** Task brief **
Using the Al-Kum village text below, decide whether each statement agrees with it, and answer yes or no with the deciding words quoted exactly: (a) the 2017 census counted 1,464 residents; (b) the modern village arose from a merger in 1961; (c) Idna lies to the south of the village.

** Document excerpt **

Village in West Bank, Palestine

Al-Kum (الكوم, officially known as al-Kum-al-Muwarraq-Beit Maqdum-Humsa) is a Palestinian village in the southern West Bank, part of the Hebron Governorate and located 13 kilometers west of Hebron. Its municipal borders stretch from the border with Israel in the west to boundaries of the city of Dura in the east. It had a population of 1,464 in the 2017 census by the Palestinian Central Bureau of Statistics.

== Geography ==
From the east is Beit Maqdum, from the west is the Green Line (Israel), from the south is As Simiya, and from the north is Idna.

==History==

=== Mamluk period ===
A Mamluk endowment record attests to Bayt Maqdum's inhabited status in 1262 CE.

=== Ottoman period ===
Early Ottoman tax registers in the 16th century have Bayt Makhdum/Bayt Maqdum located in the Nahiya of Halil of the Liwa of Quds. It was classified as Mazra'a (=cultivated) land.

In 1883, the PEF's Survey of Palestine found at Kh. el Kôm "traces of ruins and caves on a white hill-top." It further described it as "rather a large ruin."
Khurbet el Murak was described as "caves and two large foundations", while at Beit Makdûm they noted "cisterns, caves, foundations, and walls, apparently an old site."

===British Mandate era===
At the time of the 1931 census of Palestine the populations of Kh. el Kum and Kh. Muraq were counted under Dura.

===Jordanian era===
After the 1948 Arab-Israeli War, the area was under Jordanian rule. The Jordanian census of 1961 found 247 inhabitants in Kaum and 150 in Muwarraq.

===Post-1967===
After the 1967 Six-Day War, the Al-Kum area (together with the rest of the West Bank) has been under Israeli occupation.

The modern Al-Kum village was formed as a result of a 1995 merger between the villages of al-Kum, al-Muwarraq, Beit Maqdum and Humsa, with al-Kum being the largest and in the middle of the latter three. Al-Kum and Beit Maqdum were founded sometime in the early 19th century during Ottoman rule in Palestine. Most of the residents of the four villages were migrants from nearby Dura or Palestinian refugees who fled there following the 1948 Arab-Israeli War. The principal families are Rajoub, al-Awawda and al-Sharha. Following the founding of the modern village, a six-member village council was established to administer its affairs and provide some municipal services.

The primary health care facilities for the village are at al-Kum designated by the Ministry of Health as level 1. Close by is Deir Sammit where the primary healthcare facilities are at level 2.

** Extracted information **
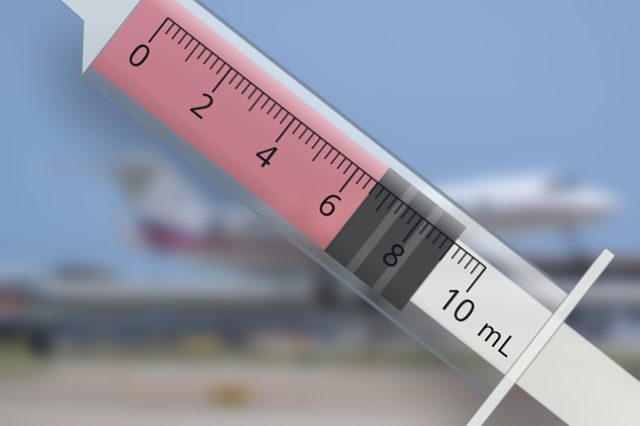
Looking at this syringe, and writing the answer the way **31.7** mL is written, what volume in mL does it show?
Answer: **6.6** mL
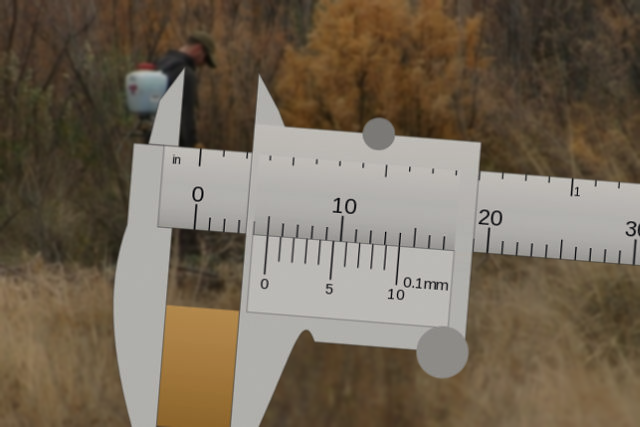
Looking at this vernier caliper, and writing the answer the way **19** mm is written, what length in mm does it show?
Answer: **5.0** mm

* * *

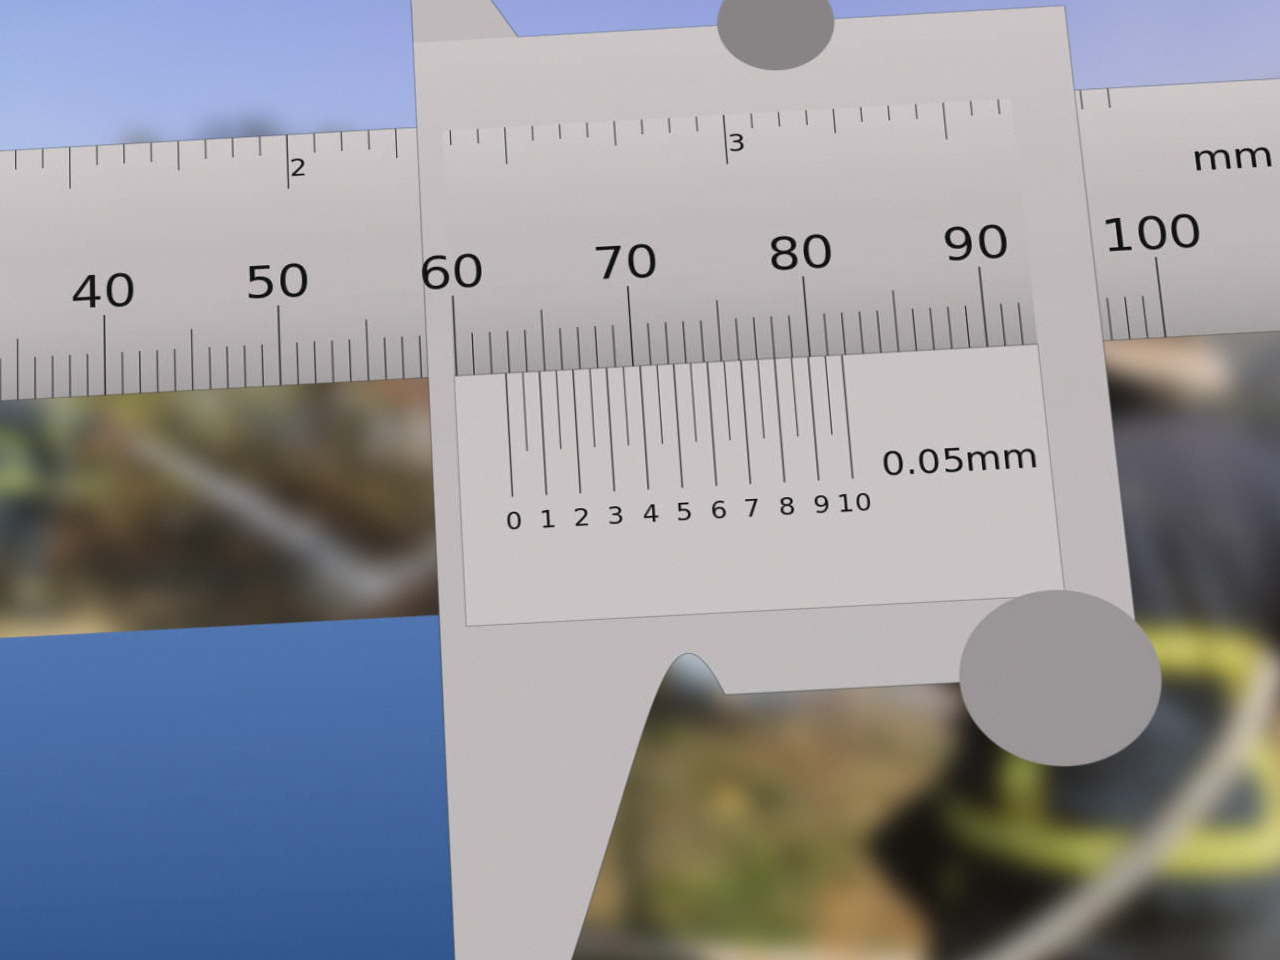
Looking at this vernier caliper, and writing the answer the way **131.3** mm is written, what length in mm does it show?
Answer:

** Task response **
(a) Yes: "It had a population of 1,464 in the 2017 census by the Palestinian Central Bureau of Statistics."
(b) No: "The modern Al-Kum village was formed as a result of a 1995 merger"
(c) No: "from the south is As Simiya, and from the north is Idna."